DEV Community

Discussion on: 100 Languages Speedrun: Episode 68: Raku (Perl 6) Grammars

 
taw profile image
Tomasz Wegrzanowski

This isn't about some ideology of being whatever centric, it's about:

  • how common is "match exactly ASCII digits 0-9" vs "match anything Unicode calls a digit" (over 1000000:1 easily)
  • if you actually wanted "match anything Unicode calls a digit", was it hard before? (no it was not, Unicode property matches are super easy already)
  • how many bugs is it going to cause (ridiculous amount of them, as \d is super common, it always means "match exactly ASCII digits 0-9", and nobody will ever bother testing that regexp engine decided to change this)
  • was it worth breaking backwards compatibility? (obviously no)
  • also this. Yes, that's how most of the affected languages are written.

This really is a textbook example of a bug.

Thread Thread
 
p6steve profile image
p6steve • Edited

Well - no.

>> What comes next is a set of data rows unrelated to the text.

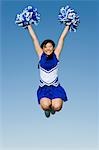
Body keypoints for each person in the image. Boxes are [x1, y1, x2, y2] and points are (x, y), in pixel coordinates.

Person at [27, 24, 69, 118]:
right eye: (45, 47)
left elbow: (62, 38)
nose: (48, 48)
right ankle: (47, 109)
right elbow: (34, 38)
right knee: (46, 105)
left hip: (55, 87)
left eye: (50, 46)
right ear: (43, 48)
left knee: (57, 107)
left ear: (53, 48)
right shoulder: (40, 54)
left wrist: (68, 25)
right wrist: (28, 25)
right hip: (43, 88)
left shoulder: (56, 54)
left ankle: (52, 109)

This is a feature that is a deliberate part of the design and is well documented: docs.raku.org/language/regexes#\d_....

A bug is when the software does not perform according to the specification. OK you do not like it, so say that. I get that you may not have time to learn new stuff when you are doing a "speedrun".

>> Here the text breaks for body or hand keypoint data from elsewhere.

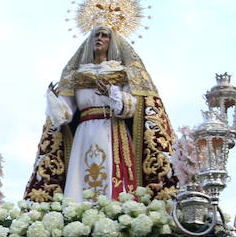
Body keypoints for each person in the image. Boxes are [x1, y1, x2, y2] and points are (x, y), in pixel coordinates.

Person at [24, 24, 176, 202]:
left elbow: (131, 107)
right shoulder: (76, 75)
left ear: (111, 42)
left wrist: (111, 94)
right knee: (81, 175)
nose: (100, 38)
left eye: (105, 35)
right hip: (84, 132)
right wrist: (53, 99)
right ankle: (78, 214)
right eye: (96, 35)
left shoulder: (121, 73)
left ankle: (116, 209)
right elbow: (65, 115)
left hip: (112, 129)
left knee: (113, 172)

So let's say a bug is when there is some software out there that your new version of compiler breaks. Well, no again - because no one is relying on this since raku is a new language (albeit with deep roots in perl5).

You do not seem to be able to answer my main point - which is that PCRE is stagnant - with every language just blindly copying the perl4 implementation. Also that PCRE is biased to western / latin text.

Let me put it another way - unicode has this really cool set of features called properties that no other regex engine has been able to embrace. So let's say you want to design a new generation regex that supports unicode. Do you take the unicode definition of newline or the ascii definition or both? Sure raku regex is a "breaking change" to PCRE ... but it applies the KISS design principle and embraces all aspects of unicode in a single, unified approach. It eschews the idea that you should have a unicode mode and an ascii mode side by side. This is a good programming principle, right?

Raku has a very standardised design - so it applies the (very comprehensive) unicode properties to all the built in character classes where - not just \d, but \w, \n, \c etc. So for a coder that values elegance and power that is standard regardless of local language, this is a better solution than a mode bit (or manual distinctions). So it maybe that this is overkill just for \d ... but it is much more straightforward to have it everywhere the same.

Your Ezhil example is cool, but you do not explain that \w matches (etc) can be done in raku, and you would be stuck regexing Tamil without that, right? And your example will fail if someone uses a Tamil digit char instead of a latin digit char?

What if there were a programming language that can do pretty much what Ezhil can do (yes including localised / unicode operators in a sub language or 'slang') - but for every system of writing on the planet.

Oh - there is and it's called raku.